A\N: Um...let's just say that if it weren't for lack of access to poison, many, many people would be dead right now, and I don't think anyone would blame me, so I can sort of sympathise. So I wrote this. Enjoy! :)


I am the villain.

I am Morgana Le Fey, the fairy woman, a queen even without a throne. I am the virgin seductress, the storm in the night. I am the shadow and wind upon the tower walls.

I am danger.

I would gladly kill Uthur, who raised me as his own. The boy Merlin? Half of me wants to earn my seductive nature and torture him in bed, half of me wants to stab him and feel the sheer relief of a dagger in his heart, and the whole of me wants to do both. Arthur is an obstacle in my path, Gwen just an unfortunate bystander.

I am the warrior queen, the hope of Albion, chosen by the high priestess Morgause to be her heir and pupil. I am the last beauty many who oppose me shall ever see.

I am remorseless, cold, hungry for death.

I am the villain.

I am the hero.

I am Morgana Le Fey, the fairy woman, who sees the future and wrings some peace from it. I am the graceful beauty adorning a mighty kingdom. I am kind and generous, and playful enough to light up a room.

I am loving, fiercly so, with all my heart. I am the sister, lover, daughter, mother to Mordred. When the Druids joined us, Mordred became my special charge, and through all our adventures together he has ever turned to me.

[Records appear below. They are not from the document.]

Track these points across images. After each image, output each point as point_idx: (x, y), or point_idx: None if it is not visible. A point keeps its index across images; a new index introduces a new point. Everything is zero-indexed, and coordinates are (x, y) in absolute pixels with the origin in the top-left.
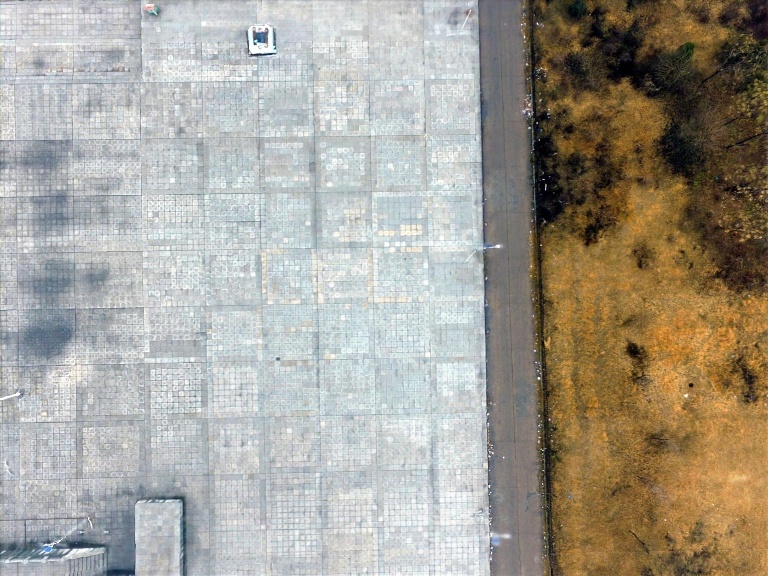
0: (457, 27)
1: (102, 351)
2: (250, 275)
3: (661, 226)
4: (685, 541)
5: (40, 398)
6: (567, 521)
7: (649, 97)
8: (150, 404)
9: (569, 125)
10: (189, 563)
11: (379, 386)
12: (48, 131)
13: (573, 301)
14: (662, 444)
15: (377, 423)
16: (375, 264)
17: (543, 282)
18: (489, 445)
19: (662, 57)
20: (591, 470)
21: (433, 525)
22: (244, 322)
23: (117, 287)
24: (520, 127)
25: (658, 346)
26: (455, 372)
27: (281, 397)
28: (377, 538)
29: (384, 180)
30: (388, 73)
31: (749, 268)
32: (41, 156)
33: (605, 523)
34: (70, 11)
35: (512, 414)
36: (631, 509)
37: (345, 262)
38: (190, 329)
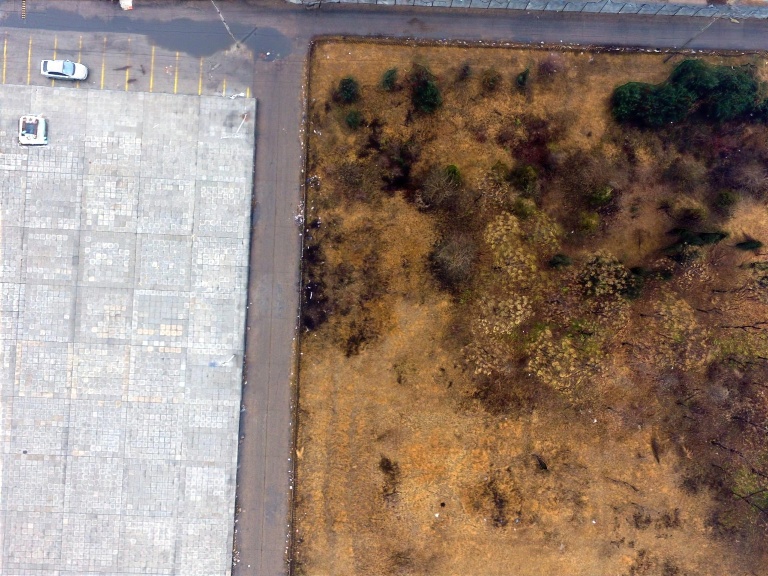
0: (232, 130)
1: None
2: (3, 365)
3: (423, 342)
4: None
5: None
6: None
7: (421, 212)
8: None
9: (337, 235)
10: None
11: (126, 486)
12: None
13: (329, 412)
14: (408, 563)
15: (121, 524)
16: (132, 362)
17: (301, 391)
18: (235, 552)
19: (429, 176)
20: None
21: None
22: None
23: None
24: (291, 233)
25: (411, 463)
26: (205, 477)
27: (25, 491)
28: None
29: (147, 278)
30: (159, 171)
31: (508, 391)
32: None
33: None
34: None
35: (261, 522)
36: None
37: (101, 358)
38: None
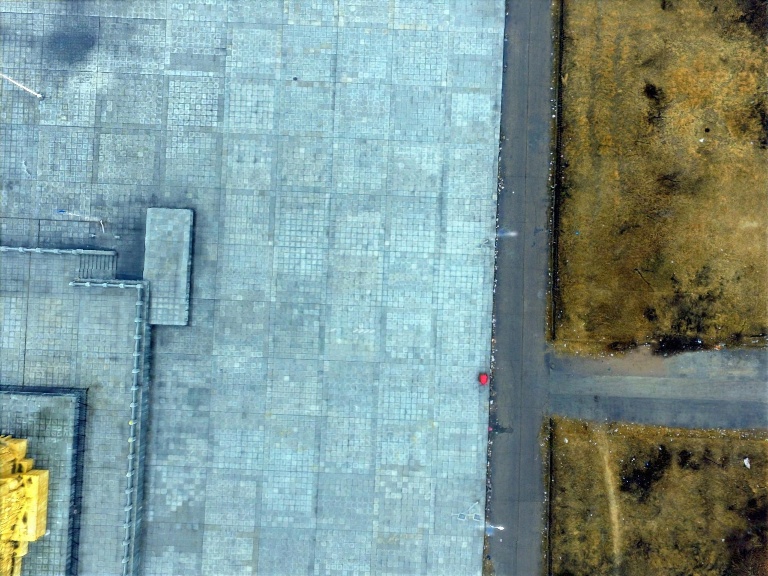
0: None
1: (123, 60)
2: None
3: None
4: (691, 284)
5: (61, 102)
6: (573, 257)
7: None
8: (167, 115)
9: None
10: (196, 273)
11: (394, 112)
12: None
13: (593, 38)
14: (674, 186)
15: (389, 148)
16: None
17: (564, 18)
18: (500, 179)
19: None
20: (600, 208)
21: (439, 253)
22: (264, 40)
23: None
24: None
25: (676, 88)
26: (470, 103)
27: (296, 117)
28: (382, 262)
29: None
30: None
31: None
32: None
33: (611, 261)
34: None
35: (524, 150)
36: (638, 249)
37: None
38: (210, 44)
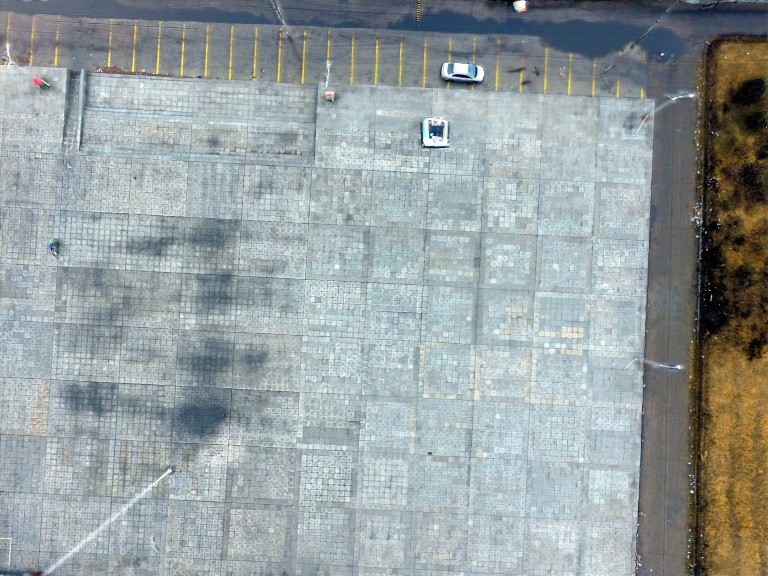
0: (632, 131)
1: (255, 433)
2: (408, 367)
3: None
4: None
5: (191, 476)
6: None
7: None
8: (299, 490)
9: (740, 237)
10: None
11: (530, 488)
12: (218, 210)
13: (733, 416)
14: None
15: (526, 526)
16: (534, 364)
17: (703, 395)
18: (637, 556)
19: None
20: None
21: None
22: (398, 414)
23: (275, 370)
24: (688, 235)
25: None
26: (608, 480)
27: (431, 492)
28: None
29: (548, 280)
30: (559, 173)
31: None
32: (209, 234)
33: None
34: (247, 91)
35: (662, 526)
36: None
37: (504, 360)
38: (344, 417)
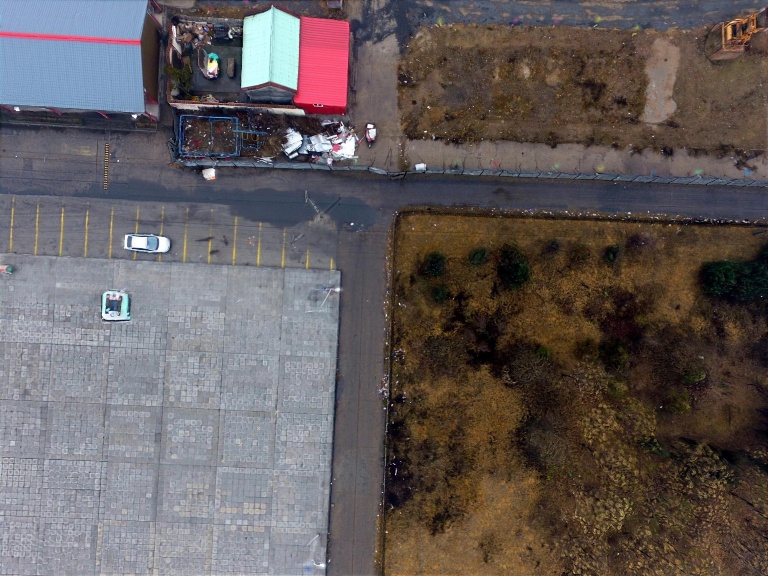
0: (317, 304)
1: None
2: (85, 546)
3: (510, 521)
4: None
5: None
6: None
7: (507, 387)
8: None
9: (423, 411)
10: None
11: None
12: None
13: None
14: None
15: None
16: (215, 542)
17: (386, 571)
18: None
19: (518, 356)
20: None
21: None
22: None
23: None
24: (375, 407)
25: None
26: None
27: None
28: None
29: (230, 455)
30: (243, 346)
31: None
32: None
33: None
34: None
35: None
36: None
37: (184, 538)
38: None
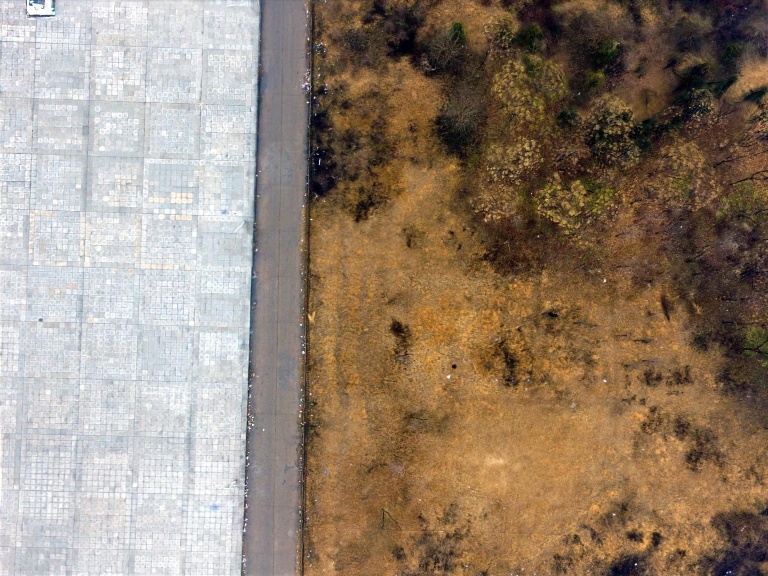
0: None
1: None
2: (17, 235)
3: (432, 206)
4: (439, 522)
5: None
6: (321, 496)
7: (427, 77)
8: None
9: (345, 101)
10: None
11: (141, 352)
12: None
13: (340, 277)
14: (421, 424)
15: (137, 389)
16: (143, 230)
17: (311, 256)
18: (249, 417)
19: (435, 37)
20: (349, 446)
21: (187, 494)
22: (9, 281)
23: None
24: (298, 101)
25: (422, 326)
26: (218, 342)
27: (42, 358)
28: (130, 504)
29: (157, 147)
30: (166, 41)
31: (517, 252)
32: None
33: (359, 500)
34: None
35: (275, 387)
36: (386, 487)
37: (114, 227)
38: None
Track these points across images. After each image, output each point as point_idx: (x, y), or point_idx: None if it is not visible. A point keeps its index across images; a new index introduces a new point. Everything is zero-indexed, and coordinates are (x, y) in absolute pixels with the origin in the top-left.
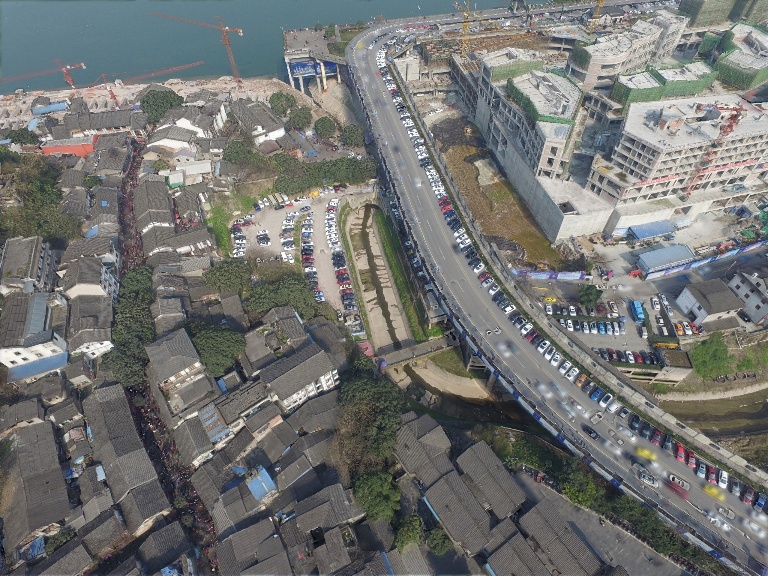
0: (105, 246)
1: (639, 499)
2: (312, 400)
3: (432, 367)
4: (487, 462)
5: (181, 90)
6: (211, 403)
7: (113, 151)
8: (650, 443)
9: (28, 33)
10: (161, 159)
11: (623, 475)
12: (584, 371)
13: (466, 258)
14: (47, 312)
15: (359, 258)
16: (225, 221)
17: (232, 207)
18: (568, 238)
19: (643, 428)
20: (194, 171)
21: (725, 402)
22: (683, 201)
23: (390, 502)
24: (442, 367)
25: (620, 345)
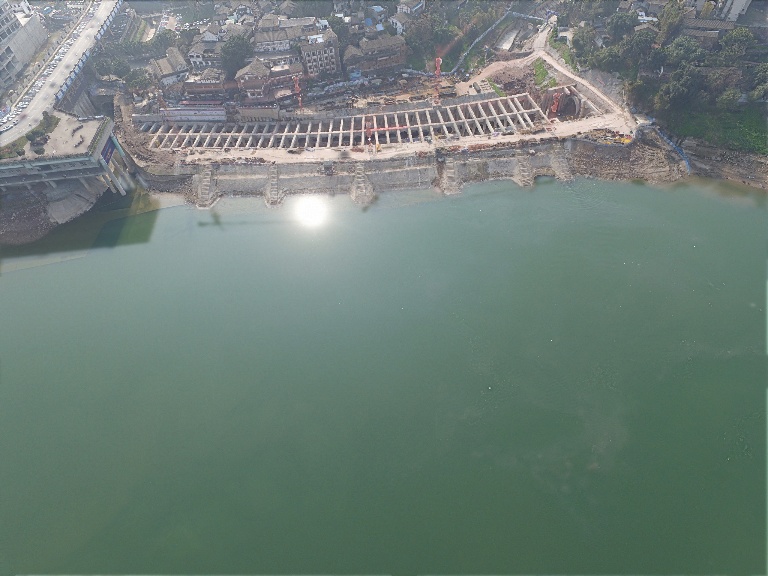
0: None
1: None
2: None
3: None
4: None
5: (252, 152)
6: None
7: None
8: None
9: (613, 367)
10: None
11: None
12: None
13: None
14: None
15: None
16: None
17: None
18: None
19: None
20: None
21: None
22: None
23: None
24: None
25: None
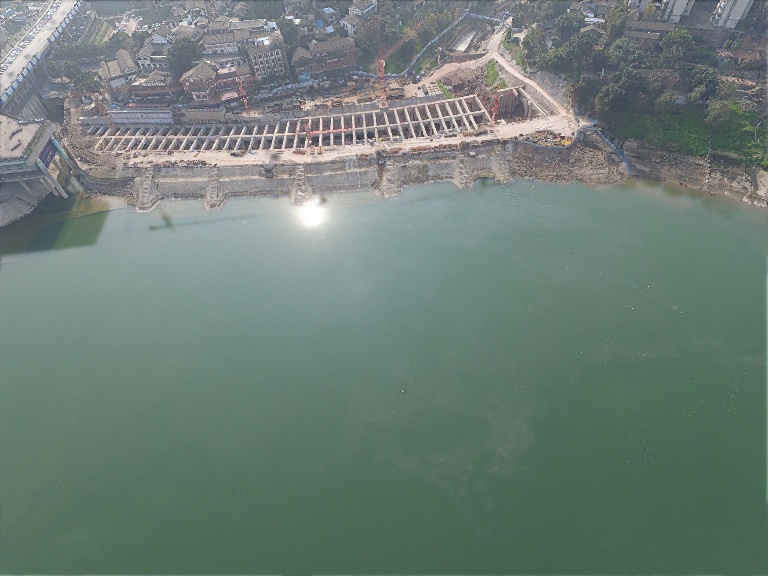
0: None
1: None
2: None
3: None
4: None
5: (195, 155)
6: None
7: None
8: None
9: (528, 370)
10: None
11: None
12: None
13: (58, 8)
14: None
15: None
16: None
17: None
18: None
19: None
20: None
21: None
22: None
23: None
24: None
25: None
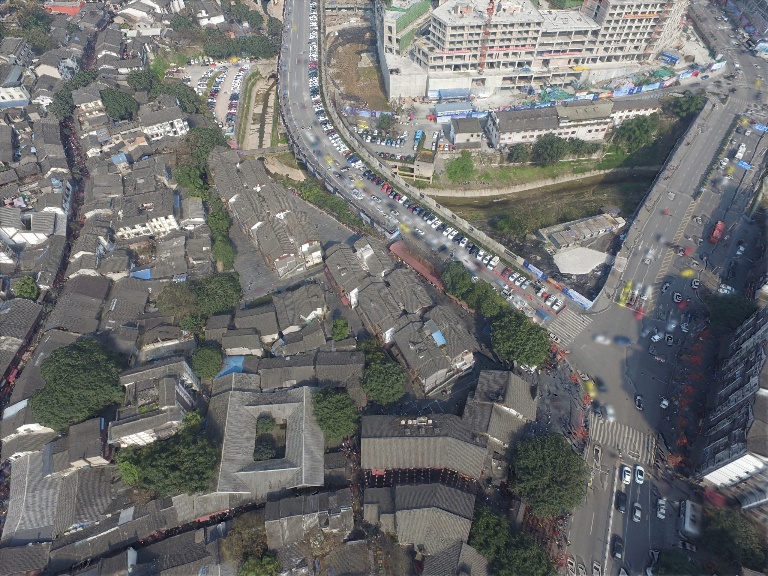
0: (68, 55)
1: (342, 198)
2: (168, 136)
3: (277, 163)
4: (254, 165)
5: None
6: (105, 127)
7: (93, 13)
8: (371, 183)
9: None
10: (127, 23)
11: (344, 193)
12: (352, 150)
13: (310, 92)
14: (21, 77)
15: (257, 107)
16: (163, 68)
17: (170, 60)
18: (398, 97)
19: (370, 175)
20: (148, 33)
21: (464, 199)
22: (479, 74)
23: (192, 178)
24: (281, 162)
25: (397, 152)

I am the hope of Albion. Morgause has brought me to the people Uthur would murder. They are not evil or violent; Uthur's destruction has forced magic to protect itself, and often, too often, it has driven its users insane.

That ended when I appeared.

Instead I met those I healed, wise women and healers, those who gave life and lived in harmony with it. The genocide would end, they all proclaimed, with me.

I am their hero, their champion, and their hope.

I am Morgause's pupil, and someday a high priestess myself, helping keep the balance between life and death. I am a warrior in a bitter struggle between the hopeless downtrodden and the evil reign of Uthur.

I am a hero.

I am amoral.

I will be Queen, when Uthur has died; not because I am so much more moral or immoral than my brother, but because he is utterly clueless. How will he choose to execute a rapist or murderer when they look him in the eyes? But I can make the cold, hard choice to kill him to save society. Let Arthur and Gwen go play lovers! I would even let them live in Camelot, so long as they do not oppose me.

I do not care.

I will kill the man who raised me because I have felt firsthand what he does to those who are different. I know this will destroy society. A way of life will be wiped out. But it will destroy Camelot, as well, and so my revenge is also a cold, calculated murder. Uthur's survival would doom Camelot as soon as a non-magical disease spread. We are lucky it has not happened yet.

I play spy expertly, because I do not care about the outcome, only the game. A war council's details will fill Morgause's ears, because all that matters is that I have delivered it. A moonlight ride will be hidden expertly, and the thrill enjoyed to its fullest.

I am amoral.

And through all these things, through black, white, and gray, I am still Morgana Le Fey.